* **TASK TO CARRY OUT**
All entries are to be transcribed verbatim, but images are not carried over.

[Stored items from a collection]
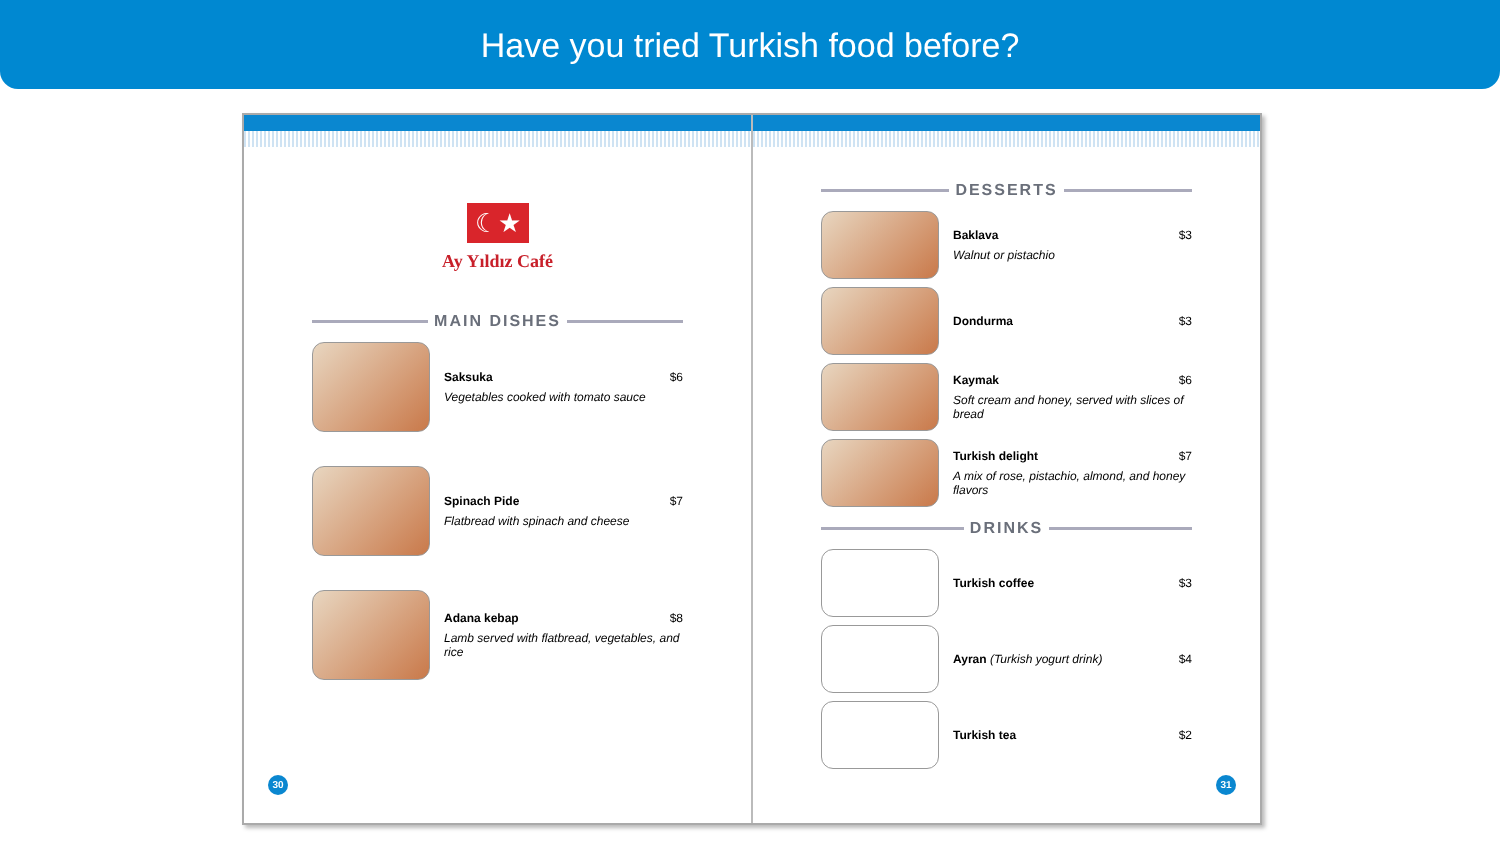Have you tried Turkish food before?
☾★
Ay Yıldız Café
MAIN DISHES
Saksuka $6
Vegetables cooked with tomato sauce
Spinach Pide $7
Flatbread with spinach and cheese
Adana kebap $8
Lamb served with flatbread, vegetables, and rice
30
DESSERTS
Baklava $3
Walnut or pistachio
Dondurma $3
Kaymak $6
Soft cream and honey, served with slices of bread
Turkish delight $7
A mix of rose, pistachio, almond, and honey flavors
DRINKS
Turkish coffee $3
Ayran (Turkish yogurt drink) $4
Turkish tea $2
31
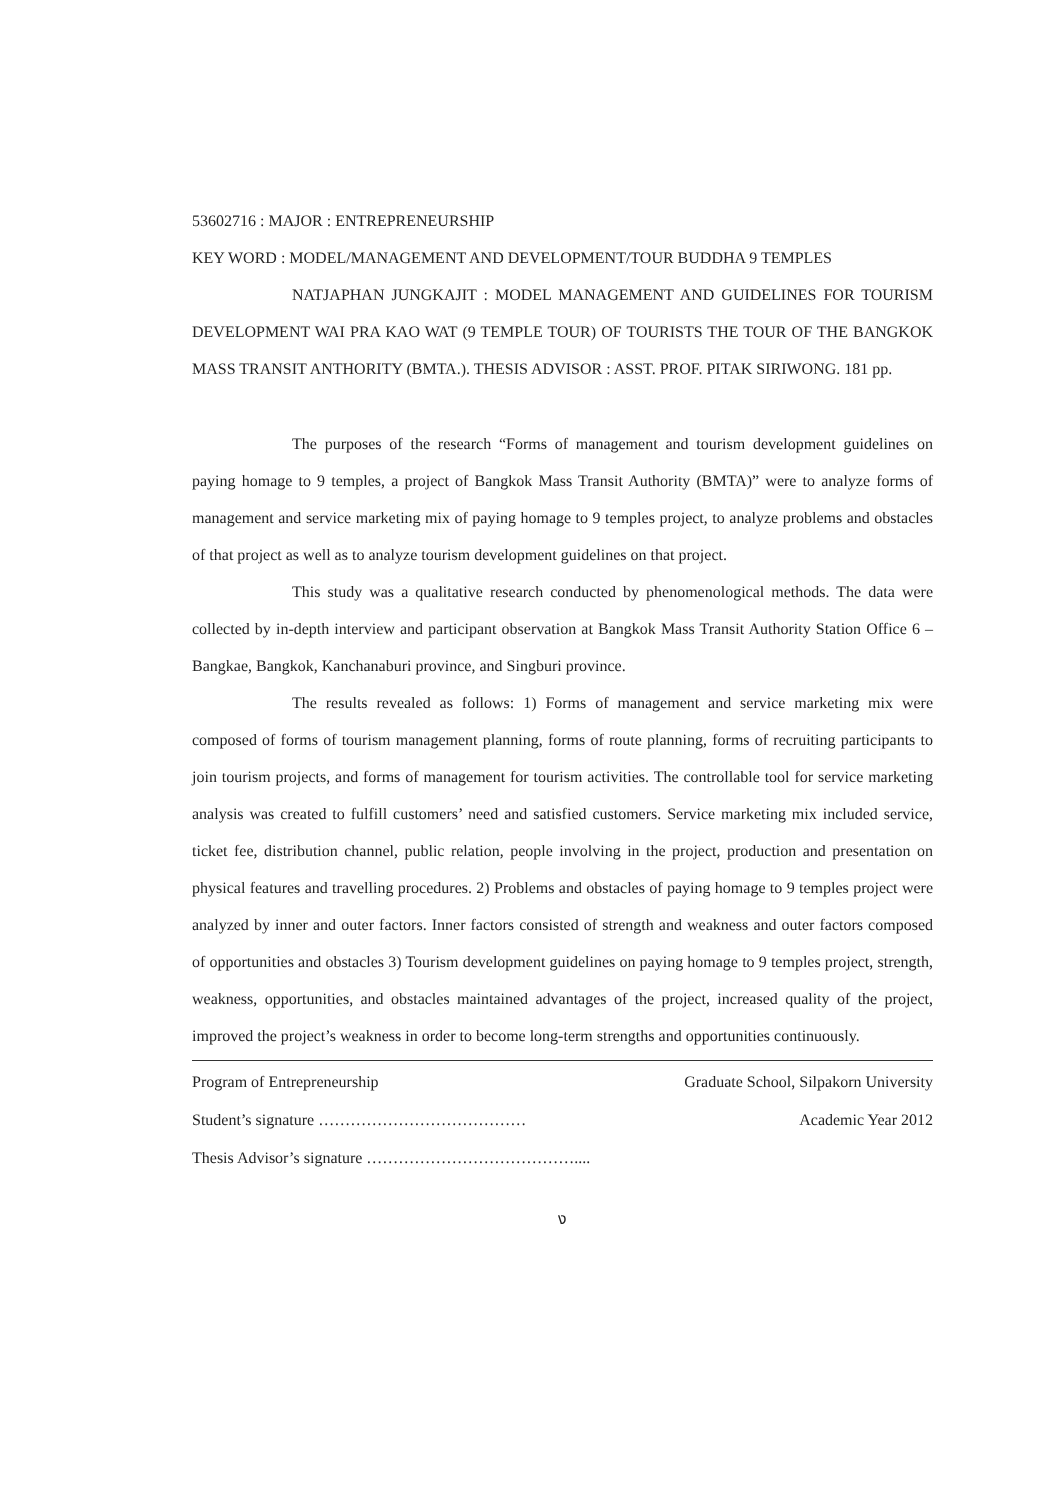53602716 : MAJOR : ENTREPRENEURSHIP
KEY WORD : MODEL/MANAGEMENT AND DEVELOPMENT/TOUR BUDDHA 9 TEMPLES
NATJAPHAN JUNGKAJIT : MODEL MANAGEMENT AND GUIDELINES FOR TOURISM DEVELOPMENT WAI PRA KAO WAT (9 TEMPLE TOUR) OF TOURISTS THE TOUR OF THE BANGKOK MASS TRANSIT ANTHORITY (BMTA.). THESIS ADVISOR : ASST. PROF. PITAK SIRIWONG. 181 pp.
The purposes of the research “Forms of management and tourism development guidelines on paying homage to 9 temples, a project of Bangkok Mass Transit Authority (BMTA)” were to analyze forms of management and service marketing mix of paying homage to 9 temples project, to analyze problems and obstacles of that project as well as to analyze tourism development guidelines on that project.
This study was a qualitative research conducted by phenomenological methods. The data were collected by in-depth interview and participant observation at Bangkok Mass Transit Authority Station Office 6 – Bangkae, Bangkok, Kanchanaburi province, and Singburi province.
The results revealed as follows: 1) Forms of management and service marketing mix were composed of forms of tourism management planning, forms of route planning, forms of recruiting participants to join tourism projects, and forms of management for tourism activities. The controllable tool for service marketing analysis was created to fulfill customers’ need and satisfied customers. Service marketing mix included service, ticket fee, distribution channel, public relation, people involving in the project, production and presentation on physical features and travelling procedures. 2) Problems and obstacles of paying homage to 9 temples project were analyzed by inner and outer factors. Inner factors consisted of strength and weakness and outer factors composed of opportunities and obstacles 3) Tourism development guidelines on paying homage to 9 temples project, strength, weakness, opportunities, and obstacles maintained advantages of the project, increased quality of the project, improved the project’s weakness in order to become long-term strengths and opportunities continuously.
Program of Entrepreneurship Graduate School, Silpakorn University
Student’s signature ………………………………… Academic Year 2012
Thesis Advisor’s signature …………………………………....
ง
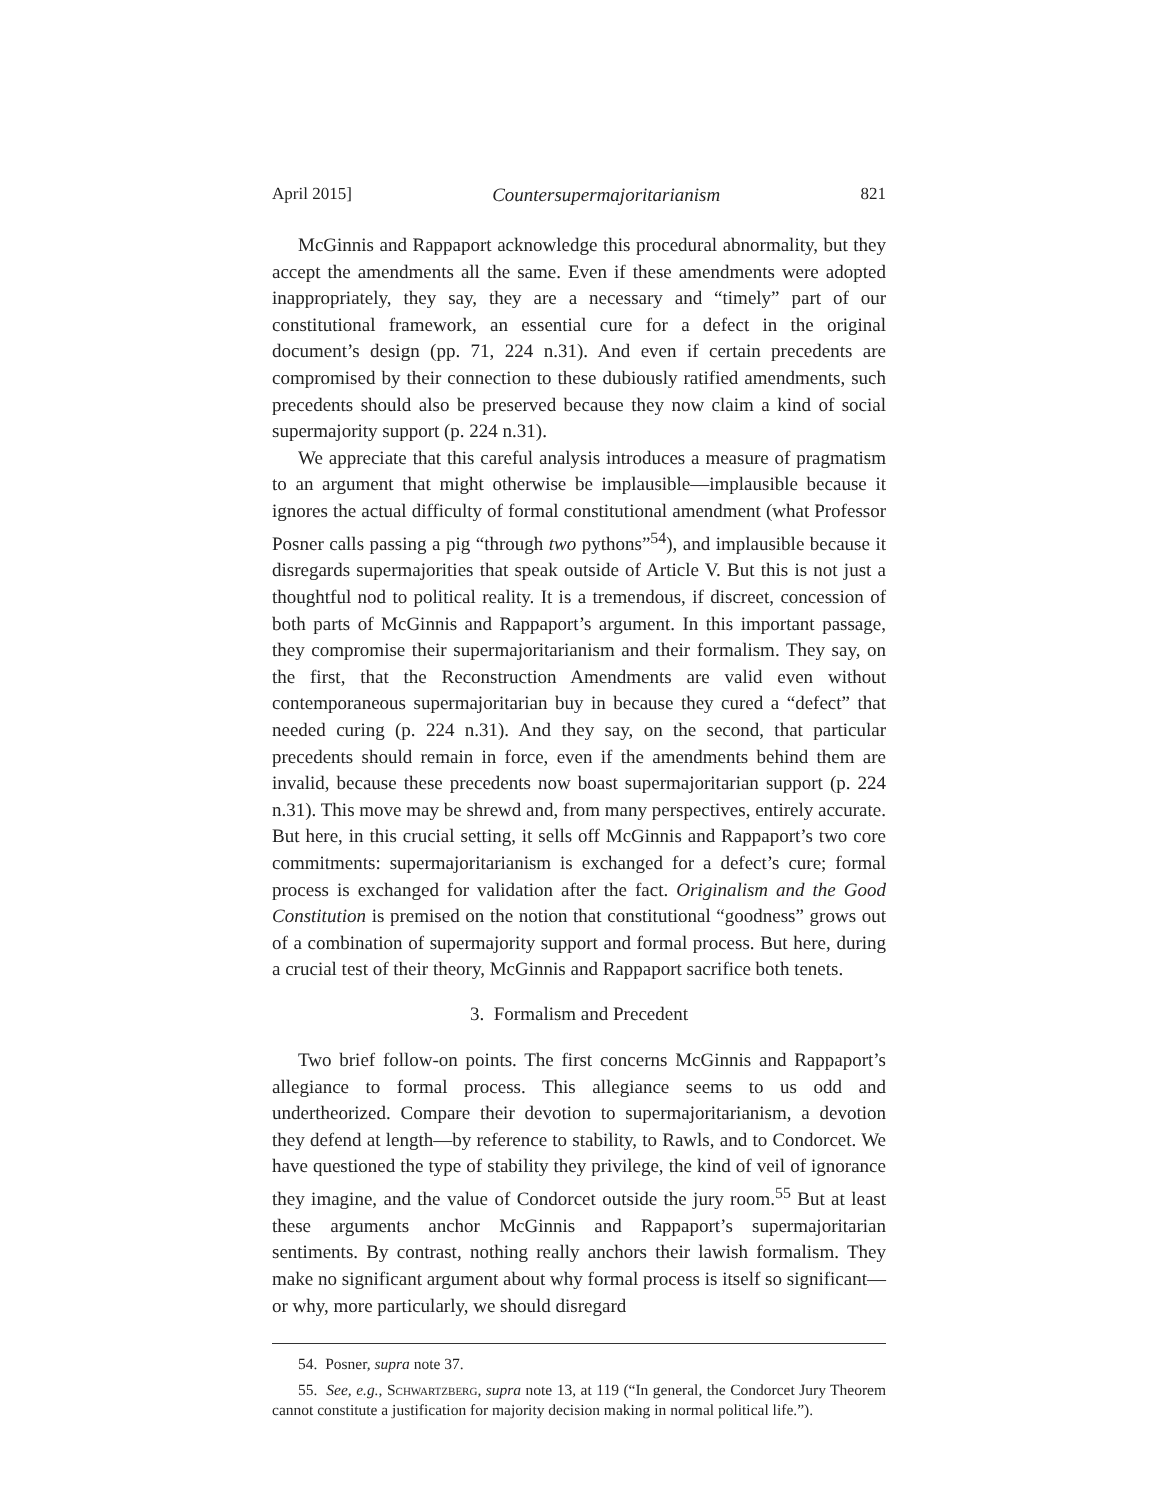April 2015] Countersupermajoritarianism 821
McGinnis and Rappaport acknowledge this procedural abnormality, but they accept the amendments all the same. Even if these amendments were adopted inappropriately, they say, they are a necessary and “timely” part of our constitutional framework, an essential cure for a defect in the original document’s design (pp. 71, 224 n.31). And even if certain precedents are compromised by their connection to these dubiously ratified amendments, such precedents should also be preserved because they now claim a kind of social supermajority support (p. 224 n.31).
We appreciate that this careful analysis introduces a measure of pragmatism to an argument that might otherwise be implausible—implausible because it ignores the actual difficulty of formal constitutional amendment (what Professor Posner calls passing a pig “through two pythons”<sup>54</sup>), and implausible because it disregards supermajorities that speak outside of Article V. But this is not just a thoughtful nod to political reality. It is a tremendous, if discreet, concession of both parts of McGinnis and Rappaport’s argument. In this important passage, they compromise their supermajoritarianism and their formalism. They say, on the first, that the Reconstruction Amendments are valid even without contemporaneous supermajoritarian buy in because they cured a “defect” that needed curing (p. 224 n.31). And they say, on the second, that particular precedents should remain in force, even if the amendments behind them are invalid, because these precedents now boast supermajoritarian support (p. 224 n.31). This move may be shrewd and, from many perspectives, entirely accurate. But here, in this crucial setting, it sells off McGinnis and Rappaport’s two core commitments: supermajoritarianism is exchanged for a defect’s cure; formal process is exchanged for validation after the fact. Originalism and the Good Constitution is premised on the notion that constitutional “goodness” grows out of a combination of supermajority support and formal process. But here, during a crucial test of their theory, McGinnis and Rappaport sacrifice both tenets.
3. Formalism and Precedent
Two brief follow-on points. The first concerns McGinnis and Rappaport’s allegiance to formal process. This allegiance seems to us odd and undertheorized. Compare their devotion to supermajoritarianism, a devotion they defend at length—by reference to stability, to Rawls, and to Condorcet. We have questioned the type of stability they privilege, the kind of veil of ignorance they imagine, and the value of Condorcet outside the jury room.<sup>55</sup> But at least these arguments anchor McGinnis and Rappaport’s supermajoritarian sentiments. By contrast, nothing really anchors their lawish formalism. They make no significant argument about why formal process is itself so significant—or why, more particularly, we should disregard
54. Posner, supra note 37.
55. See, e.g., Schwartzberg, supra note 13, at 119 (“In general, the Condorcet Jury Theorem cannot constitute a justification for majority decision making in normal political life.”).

* **ANSWER SPACE**
Have you tried Turkish food before?
☾★
Ay Yıldız Café
MAIN DISHES
Saksuka $6
Vegetables cooked with tomato sauce
Spinach Pide $7
Flatbread with spinach and cheese
Adana kebap $8
Lamb served with flatbread, vegetables, and rice
30
DESSERTS
Baklava $3
Walnut or pistachio
Dondurma $3
Kaymak $6
Soft cream and honey, served with slices of bread
Turkish delight $7
A mix of rose, pistachio, almond, and honey flavors
DRINKS
Turkish coffee $3
Ayran (Turkish yogurt drink) $4
Turkish tea $2
31
53602716 : MAJOR : ENTREPRENEURSHIP
KEY WORD : MODEL/MANAGEMENT AND DEVELOPMENT/TOUR BUDDHA 9 TEMPLES
NATJAPHAN JUNGKAJIT : MODEL MANAGEMENT AND GUIDELINES FOR TOURISM DEVELOPMENT WAI PRA KAO WAT (9 TEMPLE TOUR) OF TOURISTS THE TOUR OF THE BANGKOK MASS TRANSIT ANTHORITY (BMTA.). THESIS ADVISOR : ASST. PROF. PITAK SIRIWONG. 181 pp.
The purposes of the research “Forms of management and tourism development guidelines on paying homage to 9 temples, a project of Bangkok Mass Transit Authority (BMTA)” were to analyze forms of management and service marketing mix of paying homage to 9 temples project, to analyze problems and obstacles of that project as well as to analyze tourism development guidelines on that project.
This study was a qualitative research conducted by phenomenological methods. The data were collected by in-depth interview and participant observation at Bangkok Mass Transit Authority Station Office 6 – Bangkae, Bangkok, Kanchanaburi province, and Singburi province.
The results revealed as follows: 1) Forms of management and service marketing mix were composed of forms of tourism management planning, forms of route planning, forms of recruiting participants to join tourism projects, and forms of management for tourism activities. The controllable tool for service marketing analysis was created to fulfill customers’ need and satisfied customers. Service marketing mix included service, ticket fee, distribution channel, public relation, people involving in the project, production and presentation on physical features and travelling procedures. 2) Problems and obstacles of paying homage to 9 temples project were analyzed by inner and outer factors. Inner factors consisted of strength and weakness and outer factors composed of opportunities and obstacles 3) Tourism development guidelines on paying homage to 9 temples project, strength, weakness, opportunities, and obstacles maintained advantages of the project, increased quality of the project, improved the project’s weakness in order to become long-term strengths and opportunities continuously.
Program of Entrepreneurship Graduate School, Silpakorn University
Student’s signature ………………………………… Academic Year 2012
Thesis Advisor’s signature …………………………………....
ง
April 2015] Countersupermajoritarianism 821
McGinnis and Rappaport acknowledge this procedural abnormality, but they accept the amendments all the same. Even if these amendments were adopted inappropriately, they say, they are a necessary and “timely” part of our constitutional framework, an essential cure for a defect in the original document’s design (pp. 71, 224 n.31). And even if certain precedents are compromised by their connection to these dubiously ratified amendments, such precedents should also be preserved because they now claim a kind of social supermajority support (p. 224 n.31).
We appreciate that this careful analysis introduces a measure of pragmatism to an argument that might otherwise be implausible—implausible because it ignores the actual difficulty of formal constitutional amendment (what Professor Posner calls passing a pig “through two pythons”<sup>54</sup>), and implausible because it disregards supermajorities that speak outside of Article V. But this is not just a thoughtful nod to political reality. It is a tremendous, if discreet, concession of both parts of McGinnis and Rappaport’s argument. In this important passage, they compromise their supermajoritarianism and their formalism. They say, on the first, that the Reconstruction Amendments are valid even without contemporaneous supermajoritarian buy in because they cured a “defect” that needed curing (p. 224 n.31). And they say, on the second, that particular precedents should remain in force, even if the amendments behind them are invalid, because these precedents now boast supermajoritarian support (p. 224 n.31). This move may be shrewd and, from many perspectives, entirely accurate. But here, in this crucial setting, it sells off McGinnis and Rappaport’s two core commitments: supermajoritarianism is exchanged for a defect’s cure; formal process is exchanged for validation after the fact. Originalism and the Good Constitution is premised on the notion that constitutional “goodness” grows out of a combination of supermajority support and formal process. But here, during a crucial test of their theory, McGinnis and Rappaport sacrifice both tenets.
3. Formalism and Precedent
Two brief follow-on points. The first concerns McGinnis and Rappaport’s allegiance to formal process. This allegiance seems to us odd and undertheorized. Compare their devotion to supermajoritarianism, a devotion they defend at length—by reference to stability, to Rawls, and to Condorcet. We have questioned the type of stability they privilege, the kind of veil of ignorance they imagine, and the value of Condorcet outside the jury room.<sup>55</sup> But at least these arguments anchor McGinnis and Rappaport’s supermajoritarian sentiments. By contrast, nothing really anchors their lawish formalism. They make no significant argument about why formal process is itself so significant—or why, more particularly, we should disregard
54. Posner, supra note 37.
55. See, e.g., Schwartzberg, supra note 13, at 119 (“In general, the Condorcet Jury Theorem cannot constitute a justification for majority decision making in normal political life.”).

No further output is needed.